TASK STATEMENT >>
The response should be a precise copy of every entry.

TASK INPUT >>
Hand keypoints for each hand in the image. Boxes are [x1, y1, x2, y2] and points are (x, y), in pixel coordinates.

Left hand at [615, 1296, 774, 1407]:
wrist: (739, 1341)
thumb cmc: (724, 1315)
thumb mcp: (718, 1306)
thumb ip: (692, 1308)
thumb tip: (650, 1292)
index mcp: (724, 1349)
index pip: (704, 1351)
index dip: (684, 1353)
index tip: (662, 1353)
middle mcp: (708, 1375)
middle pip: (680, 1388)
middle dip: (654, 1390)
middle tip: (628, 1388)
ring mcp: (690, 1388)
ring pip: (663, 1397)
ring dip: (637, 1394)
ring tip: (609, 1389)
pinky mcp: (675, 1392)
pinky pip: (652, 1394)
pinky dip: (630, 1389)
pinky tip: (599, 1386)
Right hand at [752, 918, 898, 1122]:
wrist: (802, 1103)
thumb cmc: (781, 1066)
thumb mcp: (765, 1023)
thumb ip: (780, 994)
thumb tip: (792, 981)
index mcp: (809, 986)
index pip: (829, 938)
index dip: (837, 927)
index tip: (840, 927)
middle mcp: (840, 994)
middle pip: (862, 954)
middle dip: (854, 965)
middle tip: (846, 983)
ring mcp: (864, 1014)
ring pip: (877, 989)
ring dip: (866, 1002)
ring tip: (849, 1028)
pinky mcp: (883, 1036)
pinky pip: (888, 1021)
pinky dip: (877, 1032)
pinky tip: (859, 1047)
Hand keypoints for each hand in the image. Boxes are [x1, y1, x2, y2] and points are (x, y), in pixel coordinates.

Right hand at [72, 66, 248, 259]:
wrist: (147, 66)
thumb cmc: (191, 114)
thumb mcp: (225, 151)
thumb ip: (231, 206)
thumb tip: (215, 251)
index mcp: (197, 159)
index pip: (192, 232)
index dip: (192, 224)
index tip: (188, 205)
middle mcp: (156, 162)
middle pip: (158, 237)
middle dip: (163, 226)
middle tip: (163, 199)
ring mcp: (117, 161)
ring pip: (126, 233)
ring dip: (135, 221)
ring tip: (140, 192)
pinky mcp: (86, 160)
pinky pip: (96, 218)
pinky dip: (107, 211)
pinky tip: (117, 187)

ANSWER BELOW >>
Hand keypoints for each hand in the image. Boxes are [x1, y1, x2, y2] and points are (x, y), in pixel coordinates.

Left hand at [615, 1296, 774, 1407]:
wrist: (739, 1341)
thumb cmc: (724, 1315)
thumb mcp: (718, 1306)
thumb ip: (692, 1308)
thumb tip: (650, 1292)
index mcp: (724, 1349)
index pip: (704, 1351)
index dip: (684, 1353)
index tip: (662, 1353)
middle mcp: (708, 1375)
middle pip: (680, 1388)
middle dip: (654, 1390)
middle tip: (628, 1388)
ring mcp: (690, 1388)
ring pip: (663, 1397)
ring dip: (637, 1394)
ring tip: (609, 1389)
pinky mcp: (675, 1392)
pinky pip: (652, 1394)
pinky dip: (630, 1389)
pinky tip: (599, 1386)
Right hand at [752, 918, 898, 1122]:
wrist: (802, 1103)
thumb cmc: (781, 1066)
thumb mcp: (765, 1023)
thumb ip: (780, 994)
thumb tip: (792, 981)
index mcp: (809, 986)
index pip: (829, 938)
index dip: (837, 927)
index tip: (840, 927)
middle mcp: (840, 994)
middle pip: (862, 954)
middle dip: (854, 965)
middle tip: (846, 983)
ring mcp: (864, 1014)
ring pip: (877, 989)
ring dip: (866, 1002)
ring tip: (849, 1028)
pinky mcp: (883, 1036)
pinky pip: (888, 1021)
pinky dip: (877, 1032)
pinky tip: (859, 1047)
Hand keypoints for each hand in the image. Boxes are [x1, y1, x2, y2] and points are (x, y), in pixel coordinates.

Right hand at [72, 66, 248, 259]:
wrist: (147, 66)
thumb cmc: (191, 114)
thumb mcp: (225, 151)
thumb ip: (231, 206)
thumb tip: (215, 251)
index mcp: (197, 159)
index pip: (192, 232)
index dip: (192, 224)
index tip: (188, 205)
middle mcp: (156, 162)
middle pip: (158, 237)
middle dip: (163, 226)
middle tip: (163, 199)
ring mcp: (117, 161)
ring pip: (126, 233)
ring dip: (135, 221)
ring tip: (140, 192)
pinky mcp: (86, 160)
pinky pip: (96, 218)
pinky dip: (107, 211)
pinky tip: (117, 187)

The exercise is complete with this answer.